▸ **PROBLEM DETAILS**:
Continue the piece about August produce and growing up in a farming family, picking up right after its last sentence.

With so many luscious fruits and vegetables at their peak of perfection in August, the prospect of the perfect meal awaits! Ripe and juicy nectarines, peaches, apricots, Asian pears are devoured right off the tree, or drizzled with olive oil to be grilled on the barbecue. Tomatoes, peppers, corn, cucumbers, zucchini, eggplant, blackberries, melons, and beans offer the promise of culinary creativity as we harvest yet another bushel. Farmer’s Markets tender the very best of the season, a good reason to stock up on freshness and quality to freeze or can for the winter months.

But have you ever pondered the labor involved from the farmers behind the superior produce you discover at the Farmer’s Markets or in your local grocery aisle?

Throughout my teen years, I worked in the fruit cutting sheds along with my two sisters where we would half and pit apricots, peaches, and pears, laying them on wooden flats to be sun dried, packaged, and sold. For years afterwards I couldn’t eat any of these three fruits because of the memories of the dirty, exhausting work in the hot summer sun. We were paid by the fifty pound lug of fruit cut, with apricots earning us about twenty cents a box containing two hundred or more “cots”. Peaches and pears paid half as much because they were bigger and therefore, less fruit was packed in a lug. Cutting peaches was the nastier job. The peach fuzz stuck to our skin as the juice ran from the peach pit to our armpits. When the gong rang at 4:30pm indicating that our nine-hour shift was terminated, our itching bodies would dash home for a shower. If we had earned $20 for a full day’s work, we were considered in the top one percent of farm employees.

Although the work was tough, when I reminisce about those farm day experiences, I am grateful for the manual labor of my youth. Whenever I purchase a fruit or vegetable that hasn’t grown in my personal garden, I am filled with appreciation for the toil of the farmers and the laborers who have worked rain or shine for many seasons to bring these crops to market. These hard working people are the unsung heroes of our lives.

My Daddy was one of those men. Farming was a career that demanded attention 365 days a year. He could work for several months only to have a complete crop and his one annual paycheck devastated by rain or pests or drought.  When he was asked why he didn’t like to gamble he’d retort that being a farmer meant that every day was a gambling day. He didn’t have to go to the tables to wrestle with Lady Luck.

From the time my siblings and I could toddle, we worked the fields. As our age and abilities grew, we were given more responsibilities. By eight years of age, we all drove tractor, plowed the vineyards, picked fruit, and worked the harvest. We always new where our food came from because as farmers, we planted, weeded, watered, tilled, mowed, hauled, mulched, fertilized, pruned, sprayed, protected, harvested, then started the process all over again prepping for the next season of crops.

▸ **PROVIDED MATERIAL**:
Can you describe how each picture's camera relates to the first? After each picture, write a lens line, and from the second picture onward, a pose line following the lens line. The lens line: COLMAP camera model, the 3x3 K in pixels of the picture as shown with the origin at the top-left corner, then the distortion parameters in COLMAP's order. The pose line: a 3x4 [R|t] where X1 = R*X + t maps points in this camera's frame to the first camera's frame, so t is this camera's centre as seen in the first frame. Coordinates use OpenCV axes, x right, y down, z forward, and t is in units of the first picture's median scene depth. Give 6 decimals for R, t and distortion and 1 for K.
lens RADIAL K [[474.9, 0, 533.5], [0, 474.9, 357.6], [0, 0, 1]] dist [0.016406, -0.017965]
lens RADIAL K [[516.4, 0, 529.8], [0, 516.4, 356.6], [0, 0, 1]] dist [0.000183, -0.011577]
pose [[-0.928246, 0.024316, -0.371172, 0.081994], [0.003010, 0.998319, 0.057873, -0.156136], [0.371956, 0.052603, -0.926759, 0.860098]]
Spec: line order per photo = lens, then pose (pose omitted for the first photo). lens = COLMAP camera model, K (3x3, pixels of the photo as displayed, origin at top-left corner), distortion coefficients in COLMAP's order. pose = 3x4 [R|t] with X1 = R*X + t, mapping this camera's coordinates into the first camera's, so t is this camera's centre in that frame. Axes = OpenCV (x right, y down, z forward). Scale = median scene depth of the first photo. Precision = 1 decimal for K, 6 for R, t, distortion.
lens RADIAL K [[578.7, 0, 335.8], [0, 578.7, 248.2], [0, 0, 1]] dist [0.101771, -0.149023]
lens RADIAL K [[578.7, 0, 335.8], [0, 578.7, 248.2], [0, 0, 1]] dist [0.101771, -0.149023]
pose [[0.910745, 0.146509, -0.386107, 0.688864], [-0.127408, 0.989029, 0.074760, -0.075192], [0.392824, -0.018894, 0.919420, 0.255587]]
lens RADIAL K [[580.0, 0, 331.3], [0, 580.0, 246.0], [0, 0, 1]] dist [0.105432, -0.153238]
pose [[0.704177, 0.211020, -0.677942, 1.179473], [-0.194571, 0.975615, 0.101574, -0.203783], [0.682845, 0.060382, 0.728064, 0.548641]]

▸ **FINAL ANSWER**:
There have been surveys done around the world asking children to explain from where their food came. Responses in the United States included that cucumbers come wrapped in plastic, eggs come from cartons, peas are found in the freezer, and chocolate milk is from brown cows. Recently, twenty-seven percent of Australian kids in their final year of primary school believed that yogurt grew on trees while seventy-five percent thought cotton socks came from animals. In England, 1/3 of the country’s children thought fish sticks came from pigs or chickens, tomatoes grew underground, potatoes grew on bushes, and cheese was raised on plants. More disturbing was the majority of children stated that everything originates in the supermarket.  Unfortunately adults didn’t fair much better in surveys. These statistics reflect poorly on the intelligence of citizens in first world countries.  We need to do better with educating our public of where our food is grown, how long it takes to grow, and the hazards that farmers face.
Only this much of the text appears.